バイデン前政権はこうした懸念から中国への先進AI半導体の販売を規制したが、トランプ政権はAI政策を担当するデービッド・サックス氏を中心に、中国に先進AI半導体を販売することで、華為技術(ファーウェイ)など中国の競合がエヌビディアやAMDの最先端製品に追いつこうとする取り組みを抑制できると主張している。

シーポート・リサーチの株式アナリスト、ジェイ・ゴールドバーグ氏は、輸出の上限設定はエヌビディア製品の中国での販売をある程度制限する妥協案のように見えるが、実施は難しいかもしれないと指摘。中国企業はエヌビディアのチップへのアクセス方法をすでに見つけており、米政府はチップ輸出に対するアプローチにおいて「非常に取引的」であるように見えると述べた。米政府の輸出政策担当者間の大きなギャップをカバーするための一時的な試みに過ぎないとの見方を示した。
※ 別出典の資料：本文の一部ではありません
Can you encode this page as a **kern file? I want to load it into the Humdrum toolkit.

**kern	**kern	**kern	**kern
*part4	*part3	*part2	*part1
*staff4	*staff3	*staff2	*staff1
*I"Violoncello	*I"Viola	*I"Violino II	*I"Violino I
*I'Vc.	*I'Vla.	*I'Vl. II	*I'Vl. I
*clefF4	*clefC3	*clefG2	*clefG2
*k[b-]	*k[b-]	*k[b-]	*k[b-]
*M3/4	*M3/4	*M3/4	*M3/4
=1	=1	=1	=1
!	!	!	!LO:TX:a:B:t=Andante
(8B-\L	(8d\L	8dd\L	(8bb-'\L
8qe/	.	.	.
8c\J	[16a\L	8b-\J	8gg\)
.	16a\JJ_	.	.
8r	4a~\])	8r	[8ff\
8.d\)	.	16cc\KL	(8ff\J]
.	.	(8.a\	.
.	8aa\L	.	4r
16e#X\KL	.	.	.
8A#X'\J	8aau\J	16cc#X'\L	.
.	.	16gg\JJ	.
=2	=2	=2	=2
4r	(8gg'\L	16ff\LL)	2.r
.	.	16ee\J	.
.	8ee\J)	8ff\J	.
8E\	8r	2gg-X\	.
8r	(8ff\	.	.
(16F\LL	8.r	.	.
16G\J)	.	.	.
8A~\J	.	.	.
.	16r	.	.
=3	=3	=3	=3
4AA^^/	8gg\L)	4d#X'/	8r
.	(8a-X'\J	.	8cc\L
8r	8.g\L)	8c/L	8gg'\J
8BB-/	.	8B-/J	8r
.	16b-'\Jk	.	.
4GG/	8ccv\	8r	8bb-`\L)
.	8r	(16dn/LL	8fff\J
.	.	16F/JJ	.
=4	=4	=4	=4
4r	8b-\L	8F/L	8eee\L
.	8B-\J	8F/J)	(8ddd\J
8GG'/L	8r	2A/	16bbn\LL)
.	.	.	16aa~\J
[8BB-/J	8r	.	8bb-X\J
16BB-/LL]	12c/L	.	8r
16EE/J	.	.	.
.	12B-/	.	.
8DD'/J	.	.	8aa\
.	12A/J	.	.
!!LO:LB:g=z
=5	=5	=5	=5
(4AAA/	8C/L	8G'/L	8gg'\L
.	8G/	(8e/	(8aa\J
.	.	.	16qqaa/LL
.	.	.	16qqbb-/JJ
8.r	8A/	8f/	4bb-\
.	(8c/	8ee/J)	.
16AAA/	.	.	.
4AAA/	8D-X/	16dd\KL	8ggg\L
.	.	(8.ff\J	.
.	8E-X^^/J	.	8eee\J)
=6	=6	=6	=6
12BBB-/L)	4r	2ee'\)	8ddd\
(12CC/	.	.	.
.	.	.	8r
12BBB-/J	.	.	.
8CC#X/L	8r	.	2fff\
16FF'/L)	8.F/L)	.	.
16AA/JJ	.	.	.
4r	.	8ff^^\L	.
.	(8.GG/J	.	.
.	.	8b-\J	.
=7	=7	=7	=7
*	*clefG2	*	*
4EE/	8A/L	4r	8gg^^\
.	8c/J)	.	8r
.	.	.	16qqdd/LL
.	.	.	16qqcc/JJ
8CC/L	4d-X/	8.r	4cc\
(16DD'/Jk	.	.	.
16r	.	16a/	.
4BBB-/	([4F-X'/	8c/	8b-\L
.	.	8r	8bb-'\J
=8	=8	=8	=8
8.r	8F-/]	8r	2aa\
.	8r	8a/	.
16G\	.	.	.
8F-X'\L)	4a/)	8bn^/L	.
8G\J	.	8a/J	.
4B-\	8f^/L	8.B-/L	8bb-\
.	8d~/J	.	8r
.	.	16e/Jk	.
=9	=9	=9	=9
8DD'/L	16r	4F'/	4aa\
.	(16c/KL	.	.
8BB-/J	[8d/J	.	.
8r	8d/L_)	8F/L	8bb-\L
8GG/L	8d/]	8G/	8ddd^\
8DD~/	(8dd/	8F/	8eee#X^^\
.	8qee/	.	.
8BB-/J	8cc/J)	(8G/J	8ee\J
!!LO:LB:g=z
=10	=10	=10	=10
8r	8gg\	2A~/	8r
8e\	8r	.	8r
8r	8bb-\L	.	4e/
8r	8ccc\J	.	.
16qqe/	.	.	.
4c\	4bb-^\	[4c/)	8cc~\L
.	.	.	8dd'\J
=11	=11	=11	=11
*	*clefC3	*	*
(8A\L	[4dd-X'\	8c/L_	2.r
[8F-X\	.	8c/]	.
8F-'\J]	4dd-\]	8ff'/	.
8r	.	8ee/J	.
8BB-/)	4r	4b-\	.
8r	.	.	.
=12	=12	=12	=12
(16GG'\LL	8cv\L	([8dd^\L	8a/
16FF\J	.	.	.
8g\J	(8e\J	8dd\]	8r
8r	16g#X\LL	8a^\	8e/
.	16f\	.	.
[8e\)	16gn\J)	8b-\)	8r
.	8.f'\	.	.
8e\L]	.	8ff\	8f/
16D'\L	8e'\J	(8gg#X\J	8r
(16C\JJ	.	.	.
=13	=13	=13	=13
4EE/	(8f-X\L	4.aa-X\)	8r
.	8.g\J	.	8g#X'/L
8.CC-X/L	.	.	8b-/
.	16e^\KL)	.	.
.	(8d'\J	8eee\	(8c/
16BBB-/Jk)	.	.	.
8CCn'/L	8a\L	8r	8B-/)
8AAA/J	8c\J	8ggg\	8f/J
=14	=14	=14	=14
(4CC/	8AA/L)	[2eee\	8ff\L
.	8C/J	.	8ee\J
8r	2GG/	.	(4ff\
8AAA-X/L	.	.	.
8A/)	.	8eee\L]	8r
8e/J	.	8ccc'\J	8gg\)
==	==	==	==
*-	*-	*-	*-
ロイターは先月末、関係筋の話として、中国のテクノロジー企業がH200を200万個以上発注しているが、エヌビディアの保有在庫は70万個に過ぎないと伝えた。

バイデン前政権で国家安全保障会議の技術・国家安全保障部長を務めたサイフ・カーン氏は今回の承認で「H200のような高度なAIチップ約200万個を中国に提供することが可能になる。これは一般的な米最先端AI企業が現在保有するコンピューティング能力に匹敵する量だ」とし、中国のAI能力が増強されると指摘。「米政権は中国のクラウド・プロバイダーによる悪用を制限する顧客確認(know-your-customer)要件の実施という課題にも直面するだろう」と語った。